For more information, you can read the official help page. I also found two convincing blog posts showing how it works, one by the Unofficial Google System Blog and the other by Daniel M. Russell.

The most interesting bits of information I was able to find consist in a brief explanation by a product manager at Google who created the following topic on the help forum : New Feature: Filter your results by reading level.
Note that this does not seem to have ever been a hot topic !

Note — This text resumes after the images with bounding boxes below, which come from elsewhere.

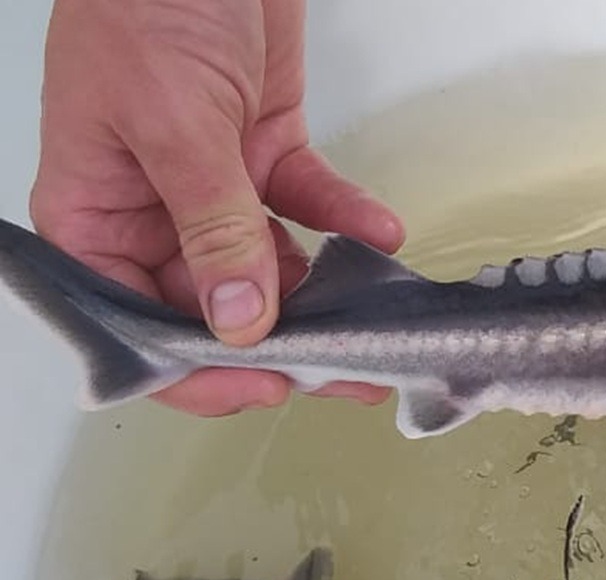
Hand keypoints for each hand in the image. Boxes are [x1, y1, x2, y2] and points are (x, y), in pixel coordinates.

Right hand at [30, 0, 403, 415]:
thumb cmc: (147, 3)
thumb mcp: (176, 126)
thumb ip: (212, 229)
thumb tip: (238, 320)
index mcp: (96, 217)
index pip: (140, 325)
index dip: (202, 370)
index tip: (266, 386)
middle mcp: (152, 214)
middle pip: (215, 309)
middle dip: (282, 342)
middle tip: (347, 370)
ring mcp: (212, 189)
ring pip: (270, 270)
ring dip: (324, 298)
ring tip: (374, 324)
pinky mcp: (264, 156)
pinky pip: (310, 208)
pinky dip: (346, 223)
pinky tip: (380, 236)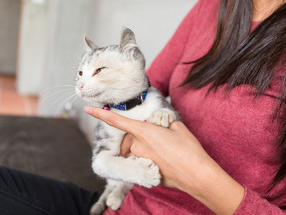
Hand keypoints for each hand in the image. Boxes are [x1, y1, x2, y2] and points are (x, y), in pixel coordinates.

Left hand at [84, 106, 244, 214]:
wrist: (198, 175)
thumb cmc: (189, 150)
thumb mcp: (178, 128)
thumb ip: (163, 123)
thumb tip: (159, 126)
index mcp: (144, 132)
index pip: (117, 121)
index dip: (100, 115)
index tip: (87, 109)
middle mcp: (138, 146)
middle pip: (135, 137)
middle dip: (145, 135)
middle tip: (166, 140)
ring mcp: (141, 160)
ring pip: (140, 150)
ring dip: (150, 148)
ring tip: (169, 152)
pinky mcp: (146, 172)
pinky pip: (146, 161)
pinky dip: (155, 159)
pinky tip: (168, 162)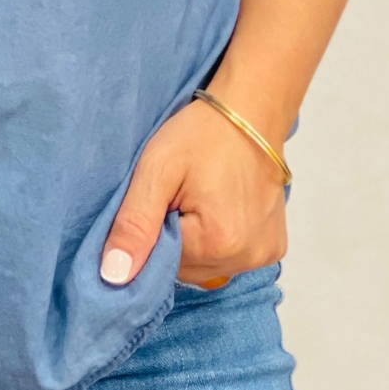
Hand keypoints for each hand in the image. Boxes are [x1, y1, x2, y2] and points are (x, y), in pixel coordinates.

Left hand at [100, 98, 287, 289]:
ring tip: (200, 199)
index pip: (161, 264)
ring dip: (196, 241)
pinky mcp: (274, 247)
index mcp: (217, 242)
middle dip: (174, 237)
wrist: (252, 113)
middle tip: (180, 196)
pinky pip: (231, 258)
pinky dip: (218, 240)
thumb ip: (133, 225)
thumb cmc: (203, 134)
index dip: (152, 231)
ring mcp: (264, 255)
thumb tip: (114, 276)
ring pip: (206, 267)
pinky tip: (219, 209)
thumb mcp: (157, 170)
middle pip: (186, 269)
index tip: (161, 199)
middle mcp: (247, 257)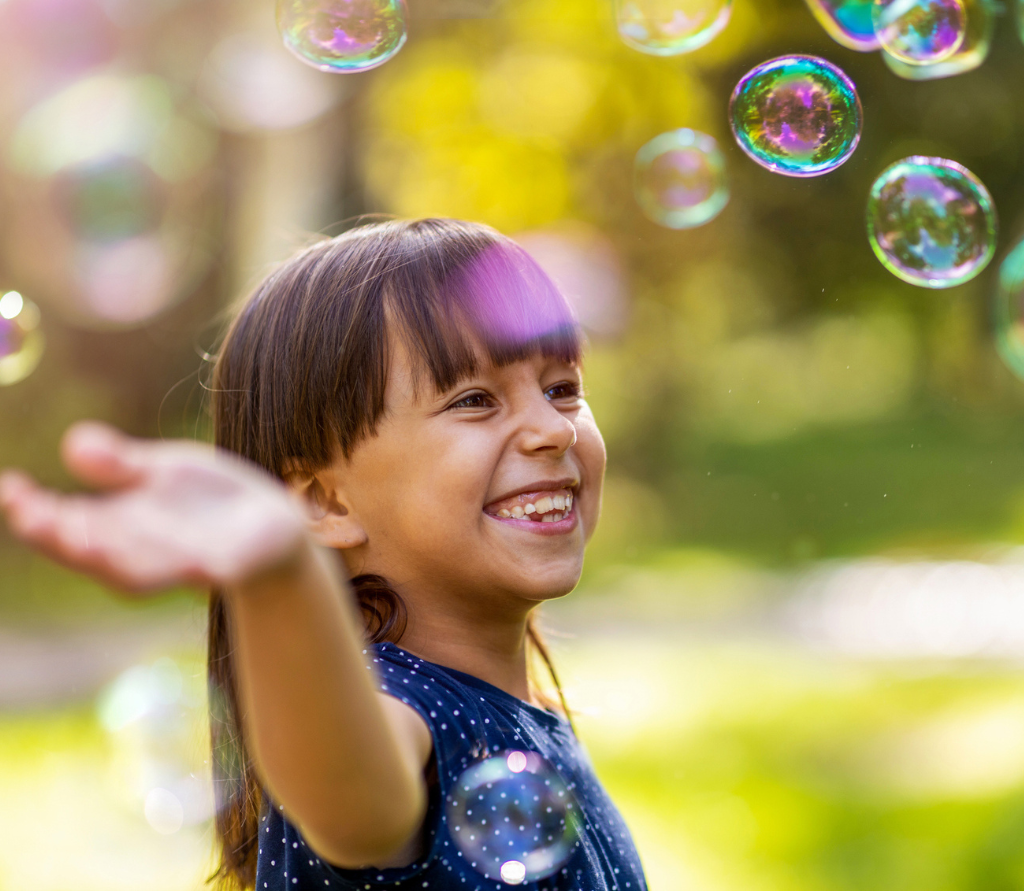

Apparently, it was designed as an “annotation” based on a statistical model developed using real word data (i.e. pages that were “manually” classified by teachers). The engine works by performing a word comparison, using the model as well as articles found by Google Scholar.

In the original text :

The feature is based primarily on statistical models we built with the help of teachers. We paid teachers to classify pages for different reading levels, and then took their classifications to build a statistical model. With this model, we can compare the words on any webpage with the words in the model to classify reading levels. We also use data from Google Scholar, since most of the articles in Scholar are advanced.”

Remarks

  • It seems to be a model of reading complexity merely based on words. It does not include readability formulas. By comparing the texts to assess with a (gold) standard it aims at being robust.
  • This model assumes that one doesn’t tackle a simple issue using uncommon or difficult words, and that the words are a sufficient criterion. This can lead to curious deformations, see the bloggers that started assessing the complexity of “Jesus” against profane words.
  • The Googlers think that scientific articles are far out of the linguistic norm. However, the purpose of the authors is most of the time to sound as clear as possible, apart from technical words. The identification of such words can be difficult to balance.
  • What about slang ? This language dimension seems to be taken into account, a search for “yo momma” returns mostly results qualified as basic, same for “in my hood”. It’s interesting since it would probably be different if these words were unknown to the system.

To conclude, the Simple English Wikipedia seems to be annotated as intermediate or advanced, though this version is really meant to be simple and succeeds in my opinion, on a lexical as well as on a syntactical and on a semantic level. So that I wonder if the model really proves efficient by now in terms of precision.